- _Task brief_:
Your task is to repeat the listing exactly.

- _Information supplied_:
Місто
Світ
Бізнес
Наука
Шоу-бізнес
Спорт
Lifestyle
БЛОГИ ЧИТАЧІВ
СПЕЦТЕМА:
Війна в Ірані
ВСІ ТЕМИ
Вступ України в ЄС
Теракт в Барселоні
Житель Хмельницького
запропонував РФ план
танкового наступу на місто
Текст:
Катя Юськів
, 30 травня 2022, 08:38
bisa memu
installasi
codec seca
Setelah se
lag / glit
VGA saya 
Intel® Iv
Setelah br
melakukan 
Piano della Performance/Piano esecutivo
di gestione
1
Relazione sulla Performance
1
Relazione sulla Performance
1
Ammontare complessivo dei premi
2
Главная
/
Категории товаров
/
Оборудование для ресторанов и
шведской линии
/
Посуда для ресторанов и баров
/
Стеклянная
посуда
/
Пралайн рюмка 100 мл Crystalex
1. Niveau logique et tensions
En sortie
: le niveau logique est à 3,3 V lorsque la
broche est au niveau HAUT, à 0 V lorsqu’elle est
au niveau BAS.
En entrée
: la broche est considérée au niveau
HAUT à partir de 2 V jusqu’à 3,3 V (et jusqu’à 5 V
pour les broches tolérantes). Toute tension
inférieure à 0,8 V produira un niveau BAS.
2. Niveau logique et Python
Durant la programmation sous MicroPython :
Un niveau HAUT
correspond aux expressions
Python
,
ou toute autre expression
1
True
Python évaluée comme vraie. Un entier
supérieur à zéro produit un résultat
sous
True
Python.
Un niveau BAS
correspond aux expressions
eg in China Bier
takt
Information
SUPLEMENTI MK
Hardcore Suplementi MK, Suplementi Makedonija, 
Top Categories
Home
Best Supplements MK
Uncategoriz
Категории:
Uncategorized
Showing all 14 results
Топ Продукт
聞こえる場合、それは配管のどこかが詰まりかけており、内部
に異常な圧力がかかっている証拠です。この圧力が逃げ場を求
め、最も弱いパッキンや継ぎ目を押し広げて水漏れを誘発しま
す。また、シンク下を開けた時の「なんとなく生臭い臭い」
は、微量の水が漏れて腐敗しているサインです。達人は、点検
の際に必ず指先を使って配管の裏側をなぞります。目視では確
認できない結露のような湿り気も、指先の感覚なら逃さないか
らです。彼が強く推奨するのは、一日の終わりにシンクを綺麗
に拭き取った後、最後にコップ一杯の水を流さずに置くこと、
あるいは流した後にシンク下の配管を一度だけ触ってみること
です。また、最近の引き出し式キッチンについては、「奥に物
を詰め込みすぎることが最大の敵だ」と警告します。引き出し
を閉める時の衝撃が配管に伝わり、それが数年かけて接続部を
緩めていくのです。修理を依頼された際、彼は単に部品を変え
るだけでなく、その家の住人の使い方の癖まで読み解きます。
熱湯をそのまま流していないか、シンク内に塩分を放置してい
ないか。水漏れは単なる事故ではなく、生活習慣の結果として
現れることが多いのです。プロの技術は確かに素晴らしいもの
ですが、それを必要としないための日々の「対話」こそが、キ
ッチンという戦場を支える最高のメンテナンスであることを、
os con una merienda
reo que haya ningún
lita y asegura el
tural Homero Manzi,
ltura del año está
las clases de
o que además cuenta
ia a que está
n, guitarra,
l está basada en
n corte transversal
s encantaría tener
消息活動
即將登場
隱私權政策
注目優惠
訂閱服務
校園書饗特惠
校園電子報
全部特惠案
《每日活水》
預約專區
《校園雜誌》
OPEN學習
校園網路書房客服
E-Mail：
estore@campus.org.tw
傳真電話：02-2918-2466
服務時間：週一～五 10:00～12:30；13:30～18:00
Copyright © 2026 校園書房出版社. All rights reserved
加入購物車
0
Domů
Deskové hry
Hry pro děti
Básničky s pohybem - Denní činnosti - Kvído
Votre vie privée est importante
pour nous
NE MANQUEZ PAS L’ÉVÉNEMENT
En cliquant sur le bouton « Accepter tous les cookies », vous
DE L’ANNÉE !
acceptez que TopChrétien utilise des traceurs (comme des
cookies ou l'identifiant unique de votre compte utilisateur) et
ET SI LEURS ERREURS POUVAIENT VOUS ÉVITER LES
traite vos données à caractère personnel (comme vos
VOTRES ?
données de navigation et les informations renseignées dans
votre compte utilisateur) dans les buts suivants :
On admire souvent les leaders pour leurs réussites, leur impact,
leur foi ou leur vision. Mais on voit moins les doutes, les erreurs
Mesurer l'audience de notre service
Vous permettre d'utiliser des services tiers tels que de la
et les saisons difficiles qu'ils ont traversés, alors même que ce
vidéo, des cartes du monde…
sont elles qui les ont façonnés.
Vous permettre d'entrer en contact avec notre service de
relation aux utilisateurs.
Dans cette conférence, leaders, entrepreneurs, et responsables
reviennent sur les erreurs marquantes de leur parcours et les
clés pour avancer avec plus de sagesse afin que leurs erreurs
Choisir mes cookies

- _Answer to this exercise_:
Місто
Світ
Бізнес
Наука
Шоу-бізнес
Спорт
Lifestyle
БЛОГИ ЧИТАЧІВ
СПЕЦТЕМА:
Війна в Ірані
ВСІ ТЕМИ
Вступ України в ЄС
Теракт в Барселоні
Житель Хмельницького
запропонував РФ план
танкового наступу на місто
Текст:
Катя Юськів
, 30 травня 2022, 08:38
bisa memu
installasi
codec seca
Setelah se
lag / glit
VGA saya 
Intel® Iv
Setelah br
melakukan 
Piano della Performance/Piano esecutivo
di gestione
1
Relazione sulla Performance
1
Relazione sulla Performance
1
Ammontare complessivo dei premi
2
Главная
/
Категории товаров
/
Оборудование для ресторанов и
шведской линии
/
Посуда для ресторанов и баров
/
Стеклянная
посуда
/
Пралайн рюмка 100 мл Crystalex
1. Niveau logique et tensions
En sortie
: le niveau logique est à 3,3 V lorsque la
broche est au niveau HAUT, à 0 V lorsqu’elle est
au niveau BAS.
En entrée
: la broche est considérée au niveau
HAUT à partir de 2 V jusqu’à 3,3 V (et jusqu’à 5 V
pour les broches tolérantes). Toute tension
inférieure à 0,8 V produira un niveau BAS.
2. Niveau logique et Python
Durant la programmation sous MicroPython :
Un niveau HAUT
correspond aux expressions
Python
,
ou toute autre expression
1
True
Python évaluée comme vraie. Un entier
supérieur à zéro produit un résultat
sous
True
Python.
Un niveau BAS
correspond aux expressions
eg in China Bier
takt
Information
SUPLEMENTI MK
Hardcore Suplementi MK, Suplementi Makedonija, 
Top Categories
Home
Best Supplements MK
Uncategoriz
Категории:
Uncategorized
Showing all 14 results
Топ Продукт
聞こえる場合、それは配管のどこかが詰まりかけており、内部
に異常な圧力がかかっている証拠です。この圧力が逃げ場を求
め、最も弱いパッキンや継ぎ目を押し広げて水漏れを誘発しま
す。また、シンク下を開けた時の「なんとなく生臭い臭い」
は、微量の水が漏れて腐敗しているサインです。達人は、点検
の際に必ず指先を使って配管の裏側をなぞります。目視では確
認できない結露のような湿り気も、指先の感覚なら逃さないか
らです。彼が強く推奨するのは、一日の終わりにシンクを綺麗
に拭き取った後、最後にコップ一杯の水を流さずに置くこと、
あるいは流した後にシンク下の配管を一度だけ触ってみること
です。また、最近の引き出し式キッチンについては、「奥に物
を詰め込みすぎることが最大の敵だ」と警告します。引き出し
を閉める時の衝撃が配管に伝わり、それが数年かけて接続部を
緩めていくのです。修理を依頼された際、彼は単に部品を変え
るだけでなく、その家の住人の使い方の癖まで読み解きます。
熱湯をそのまま流していないか、シンク内に塩分を放置してい
ないか。水漏れは単なる事故ではなく、生活習慣の結果として
現れることが多いのです。プロの技術は確かに素晴らしいもの
ですが、それを必要としないための日々の「対話」こそが、キ
ッチンという戦場を支える最高のメンテナンスであることを、
os con una merienda
reo que haya ningún
lita y asegura el
tural Homero Manzi,
ltura del año está
las clases de
o que además cuenta
ia a que está
n, guitarra,
l está basada en
n corte transversal
s encantaría tener
消息活動
即將登場
隱私權政策
注目優惠
訂閱服務
校園書饗特惠
校園電子報
全部特惠案
《每日活水》
預約專區
《校園雜誌》
OPEN學習
校園網路書房客服
E-Mail：
estore@campus.org.tw
傳真電話：02-2918-2466
服務時間：週一～五 10:00～12:30；13:30～18:00
Copyright © 2026 校園書房出版社. All rights reserved
加入購物車
0
Domů
Deskové hry
Hry pro děti
Básničky s pohybem - Denní činnosti - Kvído
Votre vie privée est importante
pour nous
NE MANQUEZ PAS L’ÉVÉNEMENT
En cliquant sur le bouton « Accepter tous les cookies », vous
DE L’ANNÉE !
acceptez que TopChrétien utilise des traceurs (comme des
cookies ou l'identifiant unique de votre compte utilisateur) et
ET SI LEURS ERREURS POUVAIENT VOUS ÉVITER LES
traite vos données à caractère personnel (comme vos
VOTRES ?
données de navigation et les informations renseignées dans
votre compte utilisateur) dans les buts suivants :
On admire souvent les leaders pour leurs réussites, leur impact,
leur foi ou leur vision. Mais on voit moins les doutes, les erreurs
Mesurer l'audience de notre service
Vous permettre d'utiliser des services tiers tels que de la
et les saisons difficiles qu'ils ont traversés, alors même que ce
vidéo, des cartes du monde…
sont elles qui les ont façonnés.
Vous permettre d'entrer en contact avec notre service de
relation aux utilisateurs.
Dans cette conférence, leaders, entrepreneurs, et responsables
reviennent sur les erreurs marquantes de leur parcours et les
clés pour avancer avec plus de sagesse afin que leurs erreurs
Choisir mes cookies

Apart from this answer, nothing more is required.